### Records for the task
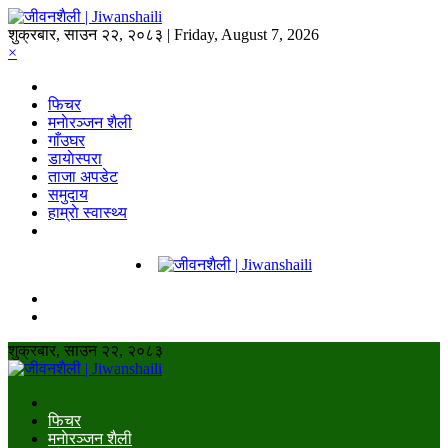
शुक्रबार, साउन २२, २०८३ | Friday, August 7, 2026
×
फिचर
मनाेरञ्जन शैली
गाँउघर
डायाेस्परा
ताजा अपडेट
समुदाय
हाम्राे स्वास्थ्य
शुक्रबार, साउन २२, २०८३
फिचर
मनाेरञ्जन शैली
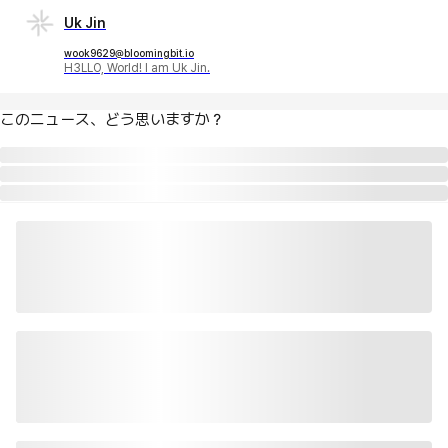
Uk Jin
wook9629@bloomingbit.io
H3LLO, World! I am Uk Jin.
このニュース、どう思いますか？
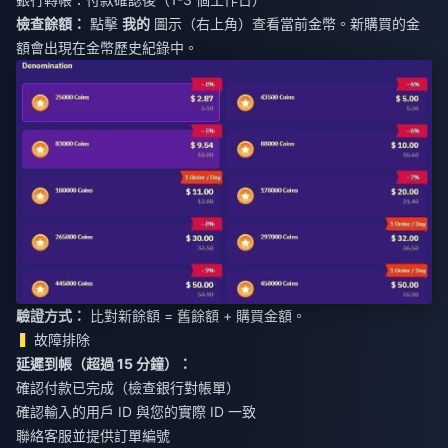
檢查餘額：
點擊
我的
圖示（右上角）查看當前金幣。新購買的金
額會出現在金幣歷史紀錄中。
驗證方式：
比對新餘額 = 舊餘額 + 購買金額。
故障排除
延遲到帳（超過 15 分鐘）：
確認付款已完成（檢查銀行對帳單）
確認輸入的用戶 ID 與您的實際 ID 一致
聯絡客服並提供訂單編號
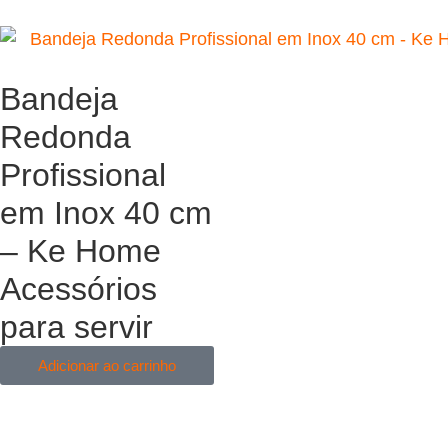
Bandeja
Redonda
Profissional
em Inox 40 cm
– Ke Home
Acessórios
para servir
Adicionar ao carrinho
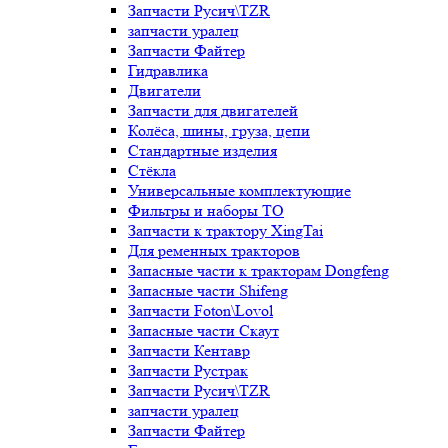
Запчасти Русич\TZR
запчасти уралец
Запчасти Файтер
Гидравлика
Двигатели
Запчасти для двигателей
Колёса, шины, груза, цепи
Стандартные изделия
Стёкла
Универсальные комплектующие
Фильтры и наборы ТО
Запчасти к трактору XingTai
Для ременных тракторов
Запасные части к тракторам Dongfeng
Запасные части Shifeng
Запчасти Foton\Lovol
Запасные части Скаут
Запчасти Кентавр
Запчасти Рустрак
Запчасти Русич\TZR
запчасти уралец
Запчасти Файтер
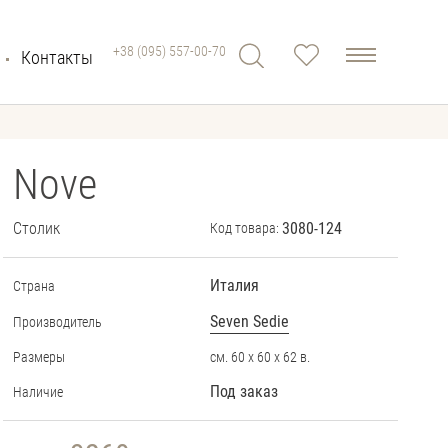
+38 (095) 557-00-70
Контакты
Nove
Столик
3080-124
Код товара:
Италия
Страна
Seven Sedie
Производитель
Размеры
см. 60 х 60 х 62 в.
Под заказ
Наличие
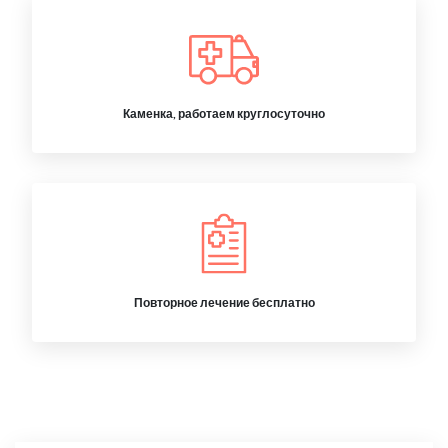
Каменка, работаем круглосуточно
Повторное лечение бесплатно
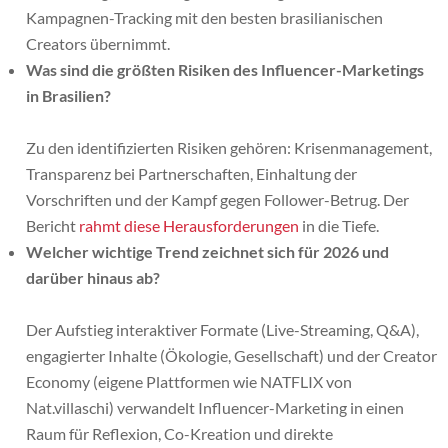
Kampagnen-Tracking mit den besten brasilianischen
Creators übernimmt.
Was sind die größten Risiken des Influencer-Marketings
in Brasilien?
Zu den identifizierten Risiken gehören: Krisenmanagement,
Transparenz bei Partnerschaften, Einhaltung der
Vorschriften und der Kampf gegen Follower-Betrug. Der
Bericht
rahmt diese Herausforderungen
in die Tiefe.
Welcher wichtige Trend zeichnet sich für 2026 und
darüber hinaus ab?
Der Aufstieg interaktiver Formate (Live-Streaming, Q&A),
engagierter Inhalte (Ökologie, Gesellschaft) und der Creator
Economy (eigene Plattformen wie NATFLIX von
Nat.villaschi) verwandelt Influencer-Marketing in einen
Raum für Reflexion, Co-Kreation und direkte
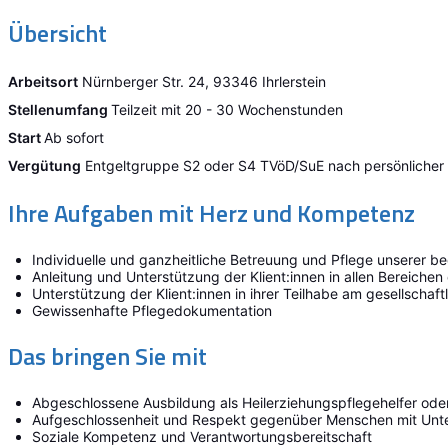
Übersicht
Arbeitsort
Nürnberger Str. 24, 93346 Ihrlerstein
Stellenumfang
Teilzeit mit 20 - 30 Wochenstunden
Start
Ab sofort
Vergütung
Entgeltgruppe S2 oder S4 TVöD/SuE nach persönlicher Q
Ihre Aufgaben mit Herz und Kompetenz
Individuelle und ganzheitliche Betreuung und Pflege unserer bee
Anleitung und Unterstützung der Klient:innen in allen Bereiche
Unterstützung der Klient:innen in ihrer Teilhabe am gesellscha
Gewissenhafte Pflegedokumentation
Das bringen Sie mit
Abgeschlossene Ausbildung als Heilerziehungspflegehelfer ode
Aufgeschlossenheit und Respekt gegenüber Menschen mit Unter
Soziale Kompetenz und Verantwortungsbereitschaft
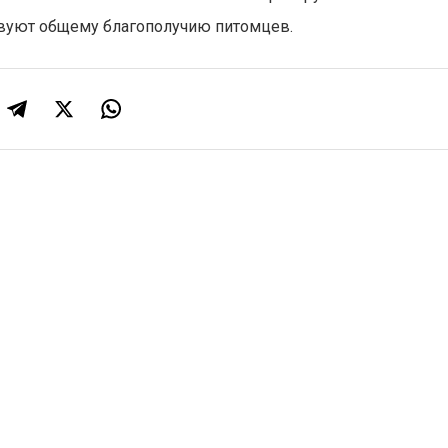
твуют общему благополучию питомцев.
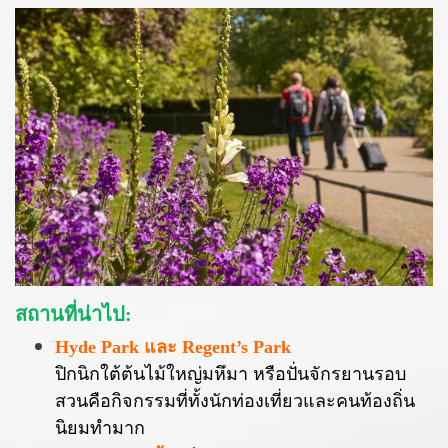
สถานที่น่าไป:
Hyde Park และ Regent’s Park
ปิกนิกใต้ต้นไม้ใหญ่มหึมา หรือปั่นจักรยานรอบ
สวนคือกิจกรรมที่ทั้งนักท่องเที่ยวและคนท้องถิ่น
นิยมทำมาก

### What is needed
Copy out the text of the entries exactly, from the beginning through the line holding "Adicionar ao carrinho", both ends included. Leave the pictures out of your copy.

### Problem solution
शुक्रबार, साउन २२, २०८३ | Friday, August 7, 2026
×
फिचर
मनाेरञ्जन शैली
गाँउघर
डायाेस्परा
ताजा अपडेट
समुदाय
हाम्राे स्वास्थ्य
शुक्रबार, साउन २२, २०८३
फिचर
मनाेरञ्जन शैली
Uk Jin
wook9629@bloomingbit.io
H3LLO, World! I am Uk Jin.
このニュース、どう思いますか？
檢查餘額：
點擊
我的
圖示（右上角）查看當前金幣。新購買的金
額會出現在金幣歷史紀錄中。
驗證方式：
比對新餘額 = 舊餘額 + 購買金額。
故障排除
延遲到帳（超過 15 分鐘）：
確認付款已完成（檢查銀行對帳單）
確認輸入的用戶 ID 與您的實際 ID 一致
聯絡客服並提供訂單編號
Bandeja
Redonda
Profissional
em Inox 40 cm
– Ke Home
Acessórios
para servir
Adicionar ao carrinho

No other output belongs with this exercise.